BEGIN PROVIDED INFORMATION

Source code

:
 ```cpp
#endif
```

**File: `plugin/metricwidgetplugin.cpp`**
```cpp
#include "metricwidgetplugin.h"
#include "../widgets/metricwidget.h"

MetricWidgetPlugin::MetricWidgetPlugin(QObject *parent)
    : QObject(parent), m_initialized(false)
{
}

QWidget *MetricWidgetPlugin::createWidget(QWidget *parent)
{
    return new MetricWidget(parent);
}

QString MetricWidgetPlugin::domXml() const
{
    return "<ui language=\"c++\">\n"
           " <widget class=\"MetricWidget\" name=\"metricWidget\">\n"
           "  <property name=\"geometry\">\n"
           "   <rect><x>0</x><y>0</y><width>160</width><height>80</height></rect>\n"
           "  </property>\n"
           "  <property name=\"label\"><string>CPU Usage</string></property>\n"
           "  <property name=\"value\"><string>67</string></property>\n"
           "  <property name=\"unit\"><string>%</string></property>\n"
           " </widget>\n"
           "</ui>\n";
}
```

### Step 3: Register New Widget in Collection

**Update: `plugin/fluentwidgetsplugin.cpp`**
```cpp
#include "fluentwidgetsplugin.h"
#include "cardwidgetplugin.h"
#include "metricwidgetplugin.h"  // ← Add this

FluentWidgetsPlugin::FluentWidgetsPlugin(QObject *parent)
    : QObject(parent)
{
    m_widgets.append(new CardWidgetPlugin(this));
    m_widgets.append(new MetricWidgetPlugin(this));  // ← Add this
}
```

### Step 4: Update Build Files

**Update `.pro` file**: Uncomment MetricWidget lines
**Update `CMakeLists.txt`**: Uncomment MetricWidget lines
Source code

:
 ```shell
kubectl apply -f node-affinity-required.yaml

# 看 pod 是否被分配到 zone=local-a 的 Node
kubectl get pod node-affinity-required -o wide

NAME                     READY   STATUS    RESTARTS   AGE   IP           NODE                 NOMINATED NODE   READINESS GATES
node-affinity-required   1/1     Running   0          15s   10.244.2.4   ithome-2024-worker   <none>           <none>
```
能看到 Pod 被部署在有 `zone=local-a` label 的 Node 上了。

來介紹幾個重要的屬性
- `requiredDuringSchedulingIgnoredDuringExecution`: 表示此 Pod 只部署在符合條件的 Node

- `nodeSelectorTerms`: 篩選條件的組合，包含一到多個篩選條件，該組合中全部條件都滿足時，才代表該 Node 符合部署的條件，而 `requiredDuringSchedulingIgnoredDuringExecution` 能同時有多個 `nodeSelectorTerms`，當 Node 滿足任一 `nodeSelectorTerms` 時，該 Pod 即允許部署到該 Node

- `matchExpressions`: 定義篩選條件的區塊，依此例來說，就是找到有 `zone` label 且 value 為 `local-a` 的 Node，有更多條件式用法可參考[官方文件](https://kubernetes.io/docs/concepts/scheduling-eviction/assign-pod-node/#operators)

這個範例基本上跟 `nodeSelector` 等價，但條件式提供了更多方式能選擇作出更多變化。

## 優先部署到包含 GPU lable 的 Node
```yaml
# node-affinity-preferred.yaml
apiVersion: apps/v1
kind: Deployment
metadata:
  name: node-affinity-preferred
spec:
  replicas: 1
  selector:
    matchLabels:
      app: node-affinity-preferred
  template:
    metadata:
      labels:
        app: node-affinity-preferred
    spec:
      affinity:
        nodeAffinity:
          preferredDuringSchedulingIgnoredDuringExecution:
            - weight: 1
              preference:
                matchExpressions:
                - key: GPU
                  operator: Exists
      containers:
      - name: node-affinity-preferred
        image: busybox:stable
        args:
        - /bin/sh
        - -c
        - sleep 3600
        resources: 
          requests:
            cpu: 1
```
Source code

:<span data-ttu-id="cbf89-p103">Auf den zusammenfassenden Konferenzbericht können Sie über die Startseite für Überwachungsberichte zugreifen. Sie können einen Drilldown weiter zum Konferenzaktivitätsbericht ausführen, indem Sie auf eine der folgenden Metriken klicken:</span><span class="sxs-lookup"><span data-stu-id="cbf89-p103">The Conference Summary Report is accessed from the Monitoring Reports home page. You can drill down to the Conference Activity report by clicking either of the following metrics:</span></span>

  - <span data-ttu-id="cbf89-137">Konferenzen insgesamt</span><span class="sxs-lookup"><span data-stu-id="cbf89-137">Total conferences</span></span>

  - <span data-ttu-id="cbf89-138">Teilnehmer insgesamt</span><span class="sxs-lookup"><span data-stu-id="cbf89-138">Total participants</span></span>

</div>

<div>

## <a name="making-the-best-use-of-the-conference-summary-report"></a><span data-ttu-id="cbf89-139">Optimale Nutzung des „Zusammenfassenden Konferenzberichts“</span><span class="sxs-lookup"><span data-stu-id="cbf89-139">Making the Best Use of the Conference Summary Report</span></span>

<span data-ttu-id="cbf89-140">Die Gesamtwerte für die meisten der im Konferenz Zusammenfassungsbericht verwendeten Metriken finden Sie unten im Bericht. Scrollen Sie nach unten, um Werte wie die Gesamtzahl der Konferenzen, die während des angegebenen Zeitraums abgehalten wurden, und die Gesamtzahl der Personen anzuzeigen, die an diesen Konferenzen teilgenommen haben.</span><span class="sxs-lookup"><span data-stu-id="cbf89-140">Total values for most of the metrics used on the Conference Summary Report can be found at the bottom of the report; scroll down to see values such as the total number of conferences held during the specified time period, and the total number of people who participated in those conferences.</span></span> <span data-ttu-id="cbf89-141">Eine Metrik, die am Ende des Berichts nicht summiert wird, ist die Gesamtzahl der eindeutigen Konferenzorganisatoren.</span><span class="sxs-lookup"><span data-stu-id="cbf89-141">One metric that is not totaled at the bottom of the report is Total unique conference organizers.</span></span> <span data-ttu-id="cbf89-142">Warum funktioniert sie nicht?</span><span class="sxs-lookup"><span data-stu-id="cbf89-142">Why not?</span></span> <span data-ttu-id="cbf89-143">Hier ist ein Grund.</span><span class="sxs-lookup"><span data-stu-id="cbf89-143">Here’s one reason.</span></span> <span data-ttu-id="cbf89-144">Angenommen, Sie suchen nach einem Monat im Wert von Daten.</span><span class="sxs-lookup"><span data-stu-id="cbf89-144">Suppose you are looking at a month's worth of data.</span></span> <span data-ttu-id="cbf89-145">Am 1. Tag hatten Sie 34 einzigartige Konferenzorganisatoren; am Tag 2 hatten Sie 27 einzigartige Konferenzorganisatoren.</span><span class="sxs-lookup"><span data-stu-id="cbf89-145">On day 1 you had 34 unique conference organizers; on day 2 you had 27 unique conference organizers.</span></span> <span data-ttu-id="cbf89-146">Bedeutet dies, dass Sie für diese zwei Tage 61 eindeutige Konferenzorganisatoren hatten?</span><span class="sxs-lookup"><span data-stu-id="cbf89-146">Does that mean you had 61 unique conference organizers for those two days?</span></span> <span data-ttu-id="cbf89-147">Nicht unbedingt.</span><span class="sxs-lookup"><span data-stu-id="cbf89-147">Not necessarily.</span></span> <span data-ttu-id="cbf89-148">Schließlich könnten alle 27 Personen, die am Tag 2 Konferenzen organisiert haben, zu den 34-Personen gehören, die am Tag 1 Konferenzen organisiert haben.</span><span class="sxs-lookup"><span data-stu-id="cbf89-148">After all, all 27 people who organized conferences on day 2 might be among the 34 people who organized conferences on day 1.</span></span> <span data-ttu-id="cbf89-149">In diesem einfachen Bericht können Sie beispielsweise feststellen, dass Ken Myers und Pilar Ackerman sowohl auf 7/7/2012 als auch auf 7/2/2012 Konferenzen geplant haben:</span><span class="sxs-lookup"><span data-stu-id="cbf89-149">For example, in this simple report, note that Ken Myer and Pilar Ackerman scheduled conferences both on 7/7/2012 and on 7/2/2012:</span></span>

END PROVIDED INFORMATION

EXERCISE AIM: Copy each entry exactly, with nothing added or dropped.

SOLUTION:
Source code

:
 ```cpp
#endif
```

**File: `plugin/metricwidgetplugin.cpp`**
```cpp
#include "metricwidgetplugin.h"
#include "../widgets/metricwidget.h"

MetricWidgetPlugin::MetricWidgetPlugin(QObject *parent)
    : QObject(parent), m_initialized(false)
{
}

QWidget *MetricWidgetPlugin::createWidget(QWidget *parent)
{
    return new MetricWidget(parent);
}

QString MetricWidgetPlugin::domXml() const
{
    return "<ui language=\"c++\">\n"
           " <widget class=\"MetricWidget\" name=\"metricWidget\">\n"
           "  <property name=\"geometry\">\n"
           "   <rect><x>0</x><y>0</y><width>160</width><height>80</height></rect>\n"
           "  </property>\n"
           "  <property name=\"label\"><string>CPU Usage</string></property>\n"
           "  <property name=\"value\"><string>67</string></property>\n"
           "  <property name=\"unit\"><string>%</string></property>\n"
           " </widget>\n"
           "</ui>\n";
}
```

### Step 3: Register New Widget in Collection

**Update: `plugin/fluentwidgetsplugin.cpp`**
```cpp
#include "fluentwidgetsplugin.h"
#include "cardwidgetplugin.h"
#include "metricwidgetplugin.h"  // ← Add this

FluentWidgetsPlugin::FluentWidgetsPlugin(QObject *parent)
    : QObject(parent)
{
    m_widgets.append(new CardWidgetPlugin(this));
    m_widgets.append(new MetricWidgetPlugin(this));  // ← Add this
}
```

### Step 4: Update Build Files

**Update `.pro` file**: Uncomment MetricWidget lines
**Update `CMakeLists.txt`**: Uncomment MetricWidget lines
Source code

:
 ```shell
kubectl apply -f node-affinity-required.yaml

# 看 pod 是否被分配到 zone=local-a 的 Node
kubectl get pod node-affinity-required -o wide

NAME                     READY   STATUS    RESTARTS   AGE   IP           NODE                 NOMINATED NODE   READINESS GATES
node-affinity-required   1/1     Running   0          15s   10.244.2.4   ithome-2024-worker   <none>           <none>
```
能看到 Pod 被部署在有 `zone=local-a` label 的 Node 上了。

來介紹幾個重要的屬性
- `requiredDuringSchedulingIgnoredDuringExecution`: 表示此 Pod 只部署在符合條件的 Node

- `nodeSelectorTerms`: 篩選條件的組合，包含一到多個篩選條件，該組合中全部條件都滿足時，才代表該 Node 符合部署的條件，而 `requiredDuringSchedulingIgnoredDuringExecution` 能同時有多個 `nodeSelectorTerms`，當 Node 滿足任一 `nodeSelectorTerms` 時，該 Pod 即允許部署到該 Node

- `matchExpressions`: 定義篩選條件的區塊，依此例來說，就是找到有 `zone` label 且 value 為 `local-a` 的 Node，有更多條件式用法可參考[官方文件](https://kubernetes.io/docs/concepts/scheduling-eviction/assign-pod-node/#operators)

這個範例基本上跟 `nodeSelector` 等價，但條件式提供了更多方式能選擇作出更多變化。

## 優先部署到包含 GPU lable 的 Node
```yaml
# node-affinity-preferred.yaml
apiVersion: apps/v1
kind: Deployment
metadata:
  name: node-affinity-preferred
spec:
  replicas: 1
  selector:
    matchLabels:
      app: node-affinity-preferred
  template:
    metadata:
      labels:
        app: node-affinity-preferred
    spec:
      affinity:
        nodeAffinity:
          preferredDuringSchedulingIgnoredDuringExecution:
            - weight: 1
              preference:
                matchExpressions:
                - key: GPU
                  operator: Exists
      containers:
      - name: node-affinity-preferred
        image: busybox:stable
        args:
        - /bin/sh
        - -c
        - sleep 3600
        resources: 
          requests:
            cpu: 1
```
Source code

:<span data-ttu-id="cbf89-p103">Auf den zusammenfassenden Konferenzbericht können Sie über die Startseite für Überwachungsberichte zugreifen. Sie können einen Drilldown weiter zum Konferenzaktivitätsbericht ausführen, indem Sie auf eine der folgenden Metriken klicken:</span><span class="sxs-lookup"><span data-stu-id="cbf89-p103">The Conference Summary Report is accessed from the Monitoring Reports home page. You can drill down to the Conference Activity report by clicking either of the following metrics:</span></span>

  - <span data-ttu-id="cbf89-137">Konferenzen insgesamt</span><span class="sxs-lookup"><span data-stu-id="cbf89-137">Total conferences</span></span>

  - <span data-ttu-id="cbf89-138">Teilnehmer insgesamt</span><span class="sxs-lookup"><span data-stu-id="cbf89-138">Total participants</span></span>

</div>

<div>

## <a name="making-the-best-use-of-the-conference-summary-report"></a><span data-ttu-id="cbf89-139">Optimale Nutzung des „Zusammenfassenden Konferenzberichts“</span><span class="sxs-lookup"><span data-stu-id="cbf89-139">Making the Best Use of the Conference Summary Report</span></span>

<span data-ttu-id="cbf89-140">Die Gesamtwerte für die meisten der im Konferenz Zusammenfassungsbericht verwendeten Metriken finden Sie unten im Bericht. Scrollen Sie nach unten, um Werte wie die Gesamtzahl der Konferenzen, die während des angegebenen Zeitraums abgehalten wurden, und die Gesamtzahl der Personen anzuzeigen, die an diesen Konferenzen teilgenommen haben.</span><span class="sxs-lookup"><span data-stu-id="cbf89-140">Total values for most of the metrics used on the Conference Summary Report can be found at the bottom of the report; scroll down to see values such as the total number of conferences held during the specified time period, and the total number of people who participated in those conferences.</span></span> <span data-ttu-id="cbf89-141">Eine Metrik, die am Ende des Berichts nicht summiert wird, ist die Gesamtzahl der eindeutigen Konferenzorganisatoren.</span><span class="sxs-lookup"><span data-stu-id="cbf89-141">One metric that is not totaled at the bottom of the report is Total unique conference organizers.</span></span> <span data-ttu-id="cbf89-142">Warum funktioniert sie nicht?</span><span class="sxs-lookup"><span data-stu-id="cbf89-142">Why not?</span></span> <span data-ttu-id="cbf89-143">Hier ist ein Grund.</span><span class="sxs-lookup"><span data-stu-id="cbf89-143">Here’s one reason.</span></span> <span data-ttu-id="cbf89-144">Angenommen, Sie suchen nach einem Monat im Wert von Daten.</span><span class="sxs-lookup"><span data-stu-id="cbf89-144">Suppose you are looking at a month's worth of data.</span></span> <span data-ttu-id="cbf89-145">Am 1. Tag hatten Sie 34 einzigartige Konferenzorganisatoren; am Tag 2 hatten Sie 27 einzigartige Konferenzorganisatoren.</span><span class="sxs-lookup"><span data-stu-id="cbf89-145">On day 1 you had 34 unique conference organizers; on day 2 you had 27 unique conference organizers.</span></span> <span data-ttu-id="cbf89-146">Bedeutet dies, dass Sie für diese zwei Tage 61 eindeutige Konferenzorganisatoren hatten?</span><span class="sxs-lookup"><span data-stu-id="cbf89-146">Does that mean you had 61 unique conference organizers for those two days?</span></span> <span data-ttu-id="cbf89-147">Nicht unbedingt.</span><span class="sxs-lookup"><span data-stu-id="cbf89-147">Not necessarily.</span></span> <span data-ttu-id="cbf89-148">Schließlich könnten alle 27 Personen, die am Tag 2 Konferenzen organisiert haben, zu den 34-Personen gehören, die am Tag 1 Konferenzen organisiert haben.</span><span class="sxs-lookup"><span data-stu-id="cbf89-148">After all, all 27 people who organized conferences on day 2 might be among the 34 people who organized conferences on day 1.</span></span> <span data-ttu-id="cbf89-149">In diesem einfachen Bericht können Sie beispielsweise feststellen, dass Ken Myers und Pilar Ackerman sowohl auf 7/7/2012 als auch auf 7/2/2012 Konferenzen geplant haben:</span><span class="sxs-lookup"><span data-stu-id="cbf89-149">For example, in this simple report, note that Ken Myer and Pilar Ackerman scheduled conferences both on 7/7/2012 and on 7/2/2012:</span></span>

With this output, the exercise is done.